The low pH range of dissociation of the amino groups in the polymer, compared with that of the monomer, may be explained by the electrostatic interactions influencing the dissociation of the protonated amino groups nearby. When a large number of charged groups are close to each other, such as in a charged cationic micelle (the expected morphology of the aggregates), a local anion condensation, at the surface of the micelle, is likely to occur. In the case of a positively charged surface, such as in the studied copolymers, the OH concentration [OH], at the surface particle is larger than that in bulk solution. The same effect is observed in polymers [39]. This high surface [OH] facilitates the dissociation of protonated amines leading to an apparent decrease of pKap of the amino groups.

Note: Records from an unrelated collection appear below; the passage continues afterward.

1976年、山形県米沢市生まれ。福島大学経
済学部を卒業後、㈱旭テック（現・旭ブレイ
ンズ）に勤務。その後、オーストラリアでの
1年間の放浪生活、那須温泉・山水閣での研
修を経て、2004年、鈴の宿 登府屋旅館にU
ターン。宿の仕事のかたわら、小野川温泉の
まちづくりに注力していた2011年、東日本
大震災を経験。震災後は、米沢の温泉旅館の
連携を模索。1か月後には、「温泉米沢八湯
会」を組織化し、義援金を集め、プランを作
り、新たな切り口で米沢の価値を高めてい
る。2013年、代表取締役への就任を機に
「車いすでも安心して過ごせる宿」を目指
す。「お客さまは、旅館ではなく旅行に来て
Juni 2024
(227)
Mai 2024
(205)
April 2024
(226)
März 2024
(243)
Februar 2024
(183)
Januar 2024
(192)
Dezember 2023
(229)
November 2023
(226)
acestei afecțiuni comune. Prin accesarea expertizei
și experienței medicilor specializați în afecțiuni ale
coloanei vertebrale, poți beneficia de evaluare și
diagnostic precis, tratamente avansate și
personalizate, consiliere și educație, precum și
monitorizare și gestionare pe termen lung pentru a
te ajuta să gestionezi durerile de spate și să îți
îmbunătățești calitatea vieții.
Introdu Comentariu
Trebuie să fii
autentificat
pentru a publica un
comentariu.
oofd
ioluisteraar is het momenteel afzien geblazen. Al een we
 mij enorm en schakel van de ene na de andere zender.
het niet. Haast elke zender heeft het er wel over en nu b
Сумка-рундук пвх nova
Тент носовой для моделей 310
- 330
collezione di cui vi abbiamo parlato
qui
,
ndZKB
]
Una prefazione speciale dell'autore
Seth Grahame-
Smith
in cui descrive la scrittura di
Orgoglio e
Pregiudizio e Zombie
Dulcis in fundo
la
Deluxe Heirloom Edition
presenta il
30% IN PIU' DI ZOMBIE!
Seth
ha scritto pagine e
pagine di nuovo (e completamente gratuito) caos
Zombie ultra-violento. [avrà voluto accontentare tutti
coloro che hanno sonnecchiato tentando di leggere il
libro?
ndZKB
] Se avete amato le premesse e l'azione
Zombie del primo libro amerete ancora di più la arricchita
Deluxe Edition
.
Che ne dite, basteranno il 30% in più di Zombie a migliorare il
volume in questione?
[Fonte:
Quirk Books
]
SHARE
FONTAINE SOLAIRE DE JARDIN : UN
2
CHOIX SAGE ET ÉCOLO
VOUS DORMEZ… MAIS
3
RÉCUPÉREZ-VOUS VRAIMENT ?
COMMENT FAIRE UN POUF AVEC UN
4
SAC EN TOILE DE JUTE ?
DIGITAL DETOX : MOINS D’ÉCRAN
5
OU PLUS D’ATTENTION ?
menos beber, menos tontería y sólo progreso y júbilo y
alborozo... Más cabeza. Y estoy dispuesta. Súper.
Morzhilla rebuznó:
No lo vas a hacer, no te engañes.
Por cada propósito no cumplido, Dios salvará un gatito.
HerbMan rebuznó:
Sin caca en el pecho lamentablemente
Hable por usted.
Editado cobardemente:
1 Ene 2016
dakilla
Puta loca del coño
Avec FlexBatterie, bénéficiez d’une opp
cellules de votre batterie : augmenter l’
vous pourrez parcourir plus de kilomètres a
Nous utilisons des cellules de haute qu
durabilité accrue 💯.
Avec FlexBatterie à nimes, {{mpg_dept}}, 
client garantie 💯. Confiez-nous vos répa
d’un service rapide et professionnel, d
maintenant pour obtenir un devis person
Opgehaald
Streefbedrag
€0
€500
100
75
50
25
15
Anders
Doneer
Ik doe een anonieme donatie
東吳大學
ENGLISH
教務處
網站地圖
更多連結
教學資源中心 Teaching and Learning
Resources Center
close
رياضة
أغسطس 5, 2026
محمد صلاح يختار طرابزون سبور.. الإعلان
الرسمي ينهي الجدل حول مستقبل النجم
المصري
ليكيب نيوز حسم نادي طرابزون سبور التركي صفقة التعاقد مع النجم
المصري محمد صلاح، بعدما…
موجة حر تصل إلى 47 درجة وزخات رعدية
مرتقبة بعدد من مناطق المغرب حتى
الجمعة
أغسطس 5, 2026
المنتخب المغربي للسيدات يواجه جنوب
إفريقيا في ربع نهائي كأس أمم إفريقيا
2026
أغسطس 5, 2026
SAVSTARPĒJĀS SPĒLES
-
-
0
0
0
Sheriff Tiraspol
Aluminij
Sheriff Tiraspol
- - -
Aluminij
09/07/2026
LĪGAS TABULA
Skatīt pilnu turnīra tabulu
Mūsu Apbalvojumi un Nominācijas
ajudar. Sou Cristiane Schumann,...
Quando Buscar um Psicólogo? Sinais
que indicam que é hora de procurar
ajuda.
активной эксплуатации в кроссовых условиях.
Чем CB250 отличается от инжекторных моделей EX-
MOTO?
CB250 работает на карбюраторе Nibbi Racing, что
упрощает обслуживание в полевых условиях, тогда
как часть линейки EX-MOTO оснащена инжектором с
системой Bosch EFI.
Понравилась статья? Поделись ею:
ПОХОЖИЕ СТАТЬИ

As the pH increases, the number of protonated amines decreases and the distance between the residual positive amines increases. The more considerable distance between the amine groups decreases the intensity of the electrostatic repulsion, thus increasing the apparent pKa of the amino groups which remain protonated. The pKa of these groups then approach that of amine monomers, free of electrostatic interactions [40].

Conclusion

We characterized diblock copolymers containing monomers of PMMA and DMAEMA by gel permeation chromatography and 1H-NMR, determining the molar mass and the ratio between the monomer blocks. In aqueous solution, these polymers form aggregates at a particular concentration (CAC) depend on the ratio between the PMMA and DMAEMA blocks and the number of monomers in each block. Titration of the amines of the copolymers showed a dissociation continuum within a very broad range of pH (about 2 or 3 pH units) confirming that amine dissociation occurs at pH above 5.5 until about pH 8.5. Polymer aggregation was pH dependent due to the protonated tertiary amines of the PMAEMA block which are responsible for the repulsion between the monomers. Thus, the aggregation of the copolymers increases with the deprotonation of the amines. The NMR results show that the pH affects the state of aggregation of these copolymers in water. At pH 6.2 and 7, the interaction between the copolymer monomers is smaller due to the electrostatic repulsion of charged amino groups. At pH > 8.2, as almost all the amino groups are in the neutral form, the copolymer monomers tend to be closer in the aggregate.